To obtain kappa, we first calculate the proportion of agreement, $P_o$, as we did with the proportion agreement. This is calculated as the total for agreement divided by the total number of people being rated. Next we calculate the chance agreement, $P_c$, which involves multiplying the row and column proportions (row and column totals divided by the total total) from the crosstab and then summing the result, as shown in Equation (13.2).

\[\begin{equation} P_c = P_{first-row}P_{first-col} + P_{next-row}P_{next-col} + \dots + P_{last-row}P_{last-col} \tag{13.2} \end{equation}\]

You do not need to commit Equations (13.1) and (13.2) to memory. Instead, they’re included here to help you understand that kappa involves removing chance agreement from the observed agreement, and then dividing this observed non-chance agreement by the total possible non-chance agreement, that is, $1 - P_c$.

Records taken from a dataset
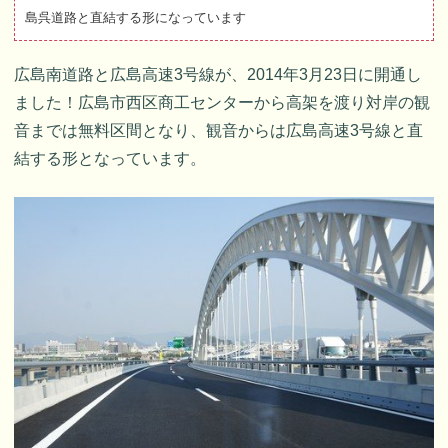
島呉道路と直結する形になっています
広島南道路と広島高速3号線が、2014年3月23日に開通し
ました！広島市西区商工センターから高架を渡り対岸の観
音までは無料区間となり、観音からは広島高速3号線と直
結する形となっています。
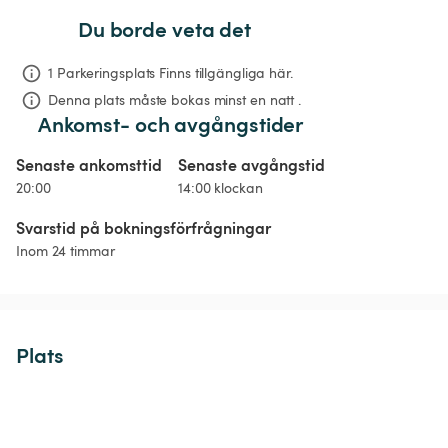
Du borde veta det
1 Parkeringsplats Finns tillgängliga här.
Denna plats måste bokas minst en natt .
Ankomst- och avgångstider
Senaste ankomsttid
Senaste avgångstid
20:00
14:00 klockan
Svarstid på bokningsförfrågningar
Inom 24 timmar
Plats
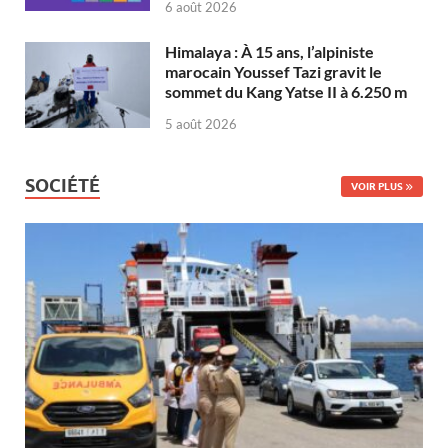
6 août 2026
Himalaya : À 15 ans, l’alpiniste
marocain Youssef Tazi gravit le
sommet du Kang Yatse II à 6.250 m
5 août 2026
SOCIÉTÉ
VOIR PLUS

* * *

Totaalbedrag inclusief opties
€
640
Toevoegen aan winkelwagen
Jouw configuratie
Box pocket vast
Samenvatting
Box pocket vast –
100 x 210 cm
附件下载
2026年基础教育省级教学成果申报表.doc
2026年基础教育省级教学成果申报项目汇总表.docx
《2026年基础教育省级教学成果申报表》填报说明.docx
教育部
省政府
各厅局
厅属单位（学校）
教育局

---

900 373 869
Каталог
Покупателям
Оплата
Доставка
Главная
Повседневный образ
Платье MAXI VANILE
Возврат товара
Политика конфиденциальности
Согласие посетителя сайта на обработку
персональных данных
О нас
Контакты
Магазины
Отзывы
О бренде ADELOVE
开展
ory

- _Brief 1_
Decide whether each statement agrees with the kappa passage, answering yes or no and quoting the words from the passage that settle it: (a) The proportion of agreement equals the total for agreement divided by the total number of people being rated. (b) Readers are expected to memorize Equations (13.1) and (13.2). (c) Chance agreement is found by multiplying row and column proportions from the crosstab and then summing the result.
- _Brief 2_
List every line of the records that contains the word "Senaste".
The text and the records have no connection to each other.

- _Task answer 1_
(a) Yes: "This is calculated as the total for agreement divided by the total number of people being rated."
(b) No: "You do not need to commit Equations (13.1) and (13.2) to memory."
(c) Yes: "which involves multiplying the row and column proportions (row and column totals divided by the total total) from the crosstab and then summing the result"

- _Task answer 2_
Senaste ankomsttid
Senaste avgångstid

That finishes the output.